----- Data records -----

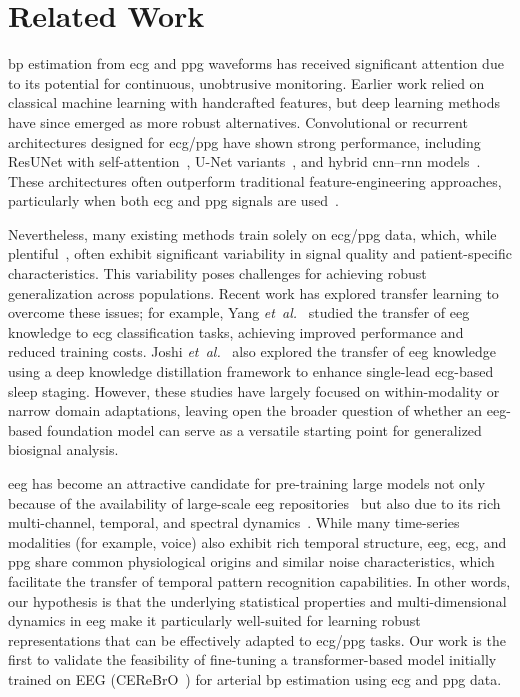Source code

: \section{Related Work}\label{sec:related_works}
\gls{bp} estimation from \gls{ecg} and \gls{ppg} waveforms has received significant attention due to its potential for continuous, unobtrusive monitoring. Earlier work relied on classical machine learning with handcrafted features, but deep learning methods have since emerged as more robust alternatives. Convolutional or recurrent architectures designed for \gls{ecg}/\gls{ppg} have shown strong performance, including ResUNet with self-attention~\cite{Jamil}, U-Net variants~\cite{Mahmud_2022}, and hybrid \gls{cnn}--\gls{rnn} models~\cite{Paviglianiti2021ACO}. These architectures often outperform traditional feature-engineering approaches, particularly when both \gls{ecg} and \gls{ppg} signals are used~\cite{Paviglianiti2021ACO}.

Nevertheless, many existing methods train solely on \gls{ecg}/\gls{ppg} data, which, while plentiful~\cite{mimiciii,vitaldb,ptb-xl}, often exhibit significant variability in signal quality and patient-specific characteristics. This variability poses challenges for achieving robust generalization across populations. Recent work has explored transfer learning to overcome these issues; for example, Yang \emph{et~al.}~\cite{yang2023cross} studied the transfer of \gls{eeg} knowledge to \gls{ecg} classification tasks, achieving improved performance and reduced training costs. Joshi \emph{et~al.}~\cite{joshi2021deep} also explored the transfer of \gls{eeg} knowledge using a deep knowledge distillation framework to enhance single-lead \gls{ecg}-based sleep staging. However, these studies have largely focused on within-modality or narrow domain adaptations, leaving open the broader question of whether an \gls{eeg}-based foundation model can serve as a versatile starting point for generalized biosignal analysis.

\gls{eeg} has become an attractive candidate for pre-training large models not only because of the availability of large-scale \gls{eeg} repositories~\cite{TUEG} but also due to its rich multi-channel, temporal, and spectral dynamics~\cite{jiang2024large}. While many time-series modalities (for example, voice) also exhibit rich temporal structure, \gls{eeg}, \gls{ecg}, and \gls{ppg} share common physiological origins and similar noise characteristics, which facilitate the transfer of temporal pattern recognition capabilities. In other words, our hypothesis is that the underlying statistical properties and multi-dimensional dynamics in \gls{eeg} make it particularly well-suited for learning robust representations that can be effectively adapted to \gls{ecg}/\gls{ppg} tasks. Our work is the first to validate the feasibility of fine-tuning a transformer-based model initially trained on EEG (CEReBrO~\cite{CEReBrO}) for arterial \gls{bp} estimation using \gls{ecg} and \gls{ppg} data.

-----

Copy each line of the listing that holds the word "have".

▶ _Solution to this task_
\gls{bp} estimation from \gls{ecg} and \gls{ppg} waveforms has received significant attention due to its potential for continuous, unobtrusive monitoring. Earlier work relied on classical machine learning with handcrafted features, but deep learning methods have since emerged as more robust alternatives. Convolutional or recurrent architectures designed for \gls{ecg}/\gls{ppg} have shown strong performance, including ResUNet with self-attention~\cite{Jamil}, U-Net variants~\cite{Mahmud_2022}, and hybrid \gls{cnn}--\gls{rnn} models~\cite{Paviglianiti2021ACO}. These architectures often outperform traditional feature-engineering approaches, particularly when both \gls{ecg} and \gls{ppg} signals are used~\cite{Paviglianiti2021ACO}.
Nevertheless, many existing methods train solely on \gls{ecg}/\gls{ppg} data, which, while plentiful~\cite{mimiciii,vitaldb,ptb-xl}, often exhibit significant variability in signal quality and patient-specific characteristics. This variability poses challenges for achieving robust generalization across populations. Recent work has explored transfer learning to overcome these issues; for example, Yang \emph{et~al.}~\cite{yang2023cross} studied the transfer of \gls{eeg} knowledge to \gls{ecg} classification tasks, achieving improved performance and reduced training costs. Joshi \emph{et~al.}~\cite{joshi2021deep} also explored the transfer of \gls{eeg} knowledge using a deep knowledge distillation framework to enhance single-lead \gls{ecg}-based sleep staging. However, these studies have largely focused on within-modality or narrow domain adaptations, leaving open the broader question of whether an \gls{eeg}-based foundation model can serve as a versatile starting point for generalized biosignal analysis.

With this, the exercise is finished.